In 2023, Bill Wyman of Vulture ranked it the second-worst Beatles song, writing that, "[as] Lennon himself put it, this is what you get when you're stoned all the time and don’t give a shit", and criticised it for being tuneless and without subject matter. The same year, NME also ranked it the second-worst, naming it "50 seconds of a far longer studio jam" and commenting that was only released "to exemplify the fact that The Beatles cut loose a lot during the Let It Be sessions. Now we've got seven-plus hours of Get Back, it's rendered superfluous." Also in 2023, Ultimate Classic Rock ranked it 201st best (29th worst), deeming the short album edit to be "barely a fart" compared to the fifteen-minute version. Earlier, they had included the track in their list of the worst Beatles songs, arguing that in being cut to less than a minute for the album, the result sounded as "slight and unfinished" as it actually was. In 2020, they ranked it 17th on their list of the "top 20 weirdest Beatles songs", with Nick DeRiso opining that, of all the unusual choices Spector made throughout Let It Be, the most egregious was "tacking on this unfocused gobbledygook, even in snippet form."
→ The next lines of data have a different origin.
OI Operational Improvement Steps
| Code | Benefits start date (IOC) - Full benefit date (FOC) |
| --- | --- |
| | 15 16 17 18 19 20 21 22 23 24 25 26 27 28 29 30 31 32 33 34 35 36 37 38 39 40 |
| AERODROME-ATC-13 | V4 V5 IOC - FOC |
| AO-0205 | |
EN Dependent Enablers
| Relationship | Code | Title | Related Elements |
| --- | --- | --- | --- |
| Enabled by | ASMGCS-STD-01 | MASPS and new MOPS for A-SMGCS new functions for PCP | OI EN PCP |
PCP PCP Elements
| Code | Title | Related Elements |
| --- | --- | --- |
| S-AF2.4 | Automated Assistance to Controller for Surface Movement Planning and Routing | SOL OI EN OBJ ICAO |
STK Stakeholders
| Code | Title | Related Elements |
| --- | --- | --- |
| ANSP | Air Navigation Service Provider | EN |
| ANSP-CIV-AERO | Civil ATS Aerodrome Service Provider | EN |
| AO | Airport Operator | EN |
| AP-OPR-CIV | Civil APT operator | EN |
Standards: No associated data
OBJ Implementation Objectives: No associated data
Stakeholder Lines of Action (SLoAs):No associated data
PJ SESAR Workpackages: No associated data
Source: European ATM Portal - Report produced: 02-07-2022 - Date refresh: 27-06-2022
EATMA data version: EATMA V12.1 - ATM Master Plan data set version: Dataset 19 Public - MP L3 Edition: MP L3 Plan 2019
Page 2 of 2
Kenneth Womack describes the full recording as "a free-form, improvisational rant of some 12 minutes" that, at one moment, features Lennon duetting with the six-year-old Heather Eastman, and quotes Peter Doggett as describing the jam as a "slice of late '60s hippie slang". The author Barry Miles writes: "A brief extract from an improvised three-chord jam session that ran to more than 12 minutes on tape, 'Dig It' was included on the album to boost its vérité credentials". Steve Hamelman includes "Dig It" and "Maggie Mae" among the "benchmarks of the record's poetics of improvisation", alongside the dialogue snatches heard between songs, adding that "Dig It" exemplifies Lennon's associative wordplay. 33 1/3 author Steve Matteo writes that despite being a "short throwaway", "Dig It" has "great charm and appeal". In his discussion of the album, Kevin Courrier describes "Dig It" as a "mock church sermon featuring Billy Preston's gospel organ pulsing through it like a hot wire", and added that Lennon's closing remark – "Now, we'd like to do 'Hark, the Angels Come'" – can be interpreted as a "dig" at the following song, McCartney's "Let It Be", opining: "If 'Dig It' is gospel parody, 'Let It Be' is the real thing."

==Personnel==
- John Lennon - lead vocals, six-string bass (Fender Bass VI)
- Paul McCartney - vocals in full version, piano
- George Harrison - vocals in full version, lead guitar (Fender Telecaster)
- Ringo Starr - drums
- Billy Preston - Hammond organ
- George Martin - shaker
- Heather McCartney - vocals in full version
Personnel per Ian MacDonald

==Cover versions==
- In between 1990 and 1991 while preparing for the song Give In to Me, Michael Jackson sang an impromptu short version of the track. This recording appears on the Give In to Me work tape.